# Jay Peak 4-9-16



## Dick Gazinya (Apr 9, 2016)

Jay pretty good.  10" since yesterday, 18" in last 48 hrs. 52 trails. 

Sent from my SM-G900V using Tapatalk


----------



## Cornhead (Apr 9, 2016)

Winter! At last, better late than never, stellar day at Jay, woods skied great, coverage excellent, must have gotten some heavy wet snow to coat everything before the latest snow.


----------



## Dick Gazinya (Apr 9, 2016)

Sent from my SM-G900V using Tapatalk


----------



## Cornhead (Apr 9, 2016)

Sorry for the double image, I'm good at that.


----------



## chuckstah (Apr 9, 2016)

Nice hit!


----------



## Cornhead (Apr 11, 2016)

Sunday didn't suck either, the most Winter like conditions I've skied in months.
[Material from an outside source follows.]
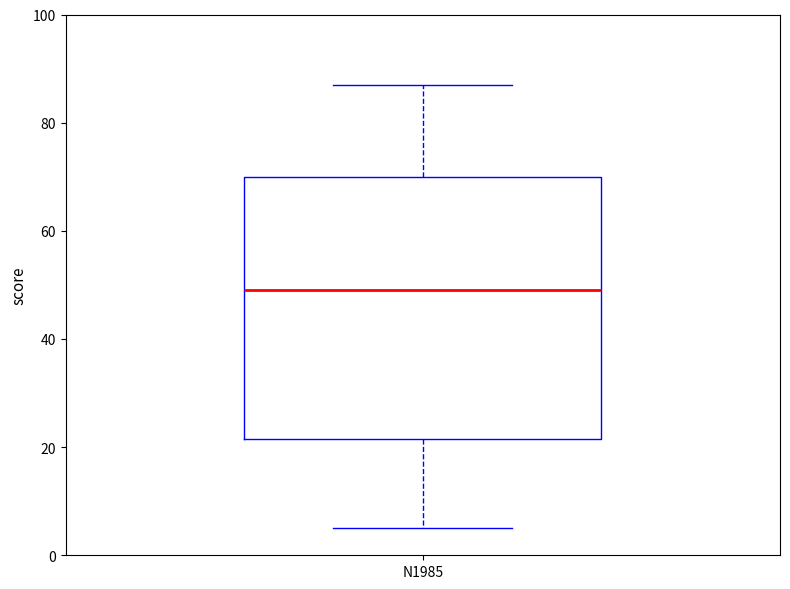

Transcribe this box plot: give where the median line is, the range the box spans, and where the two whiskers end, as read against the y-axis. The values are not printed on the chart, so give them approximately, as read against the axis.

median 50, box 22 to 70, whiskers 6 to 88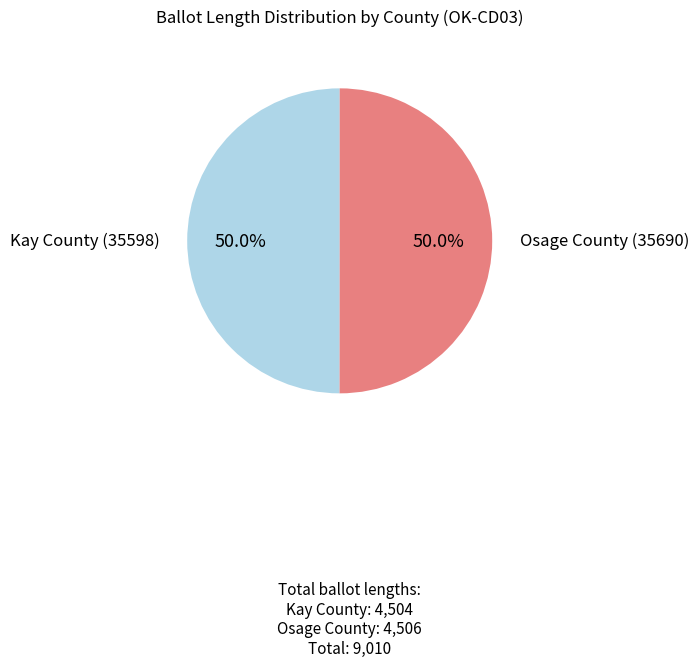

The Osage County (35690) slice represents 50% of the pie. True or false?

True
Stayed at Maple Farms B&B in Troy VT, pleasant accommodations,  yummy breakfast.


----------



## thetrailboss (Apr 11, 2016)

Very nice!  Way to get at it!


----------



## Abubob (Apr 11, 2016)

Thanks for the report. I currently sharing all the recent reports with friends of mine to convince them that there is indeed good skiing in April (we'll see if any come through in May this year) and not to give up the ghost just because a date on a calendar.


----------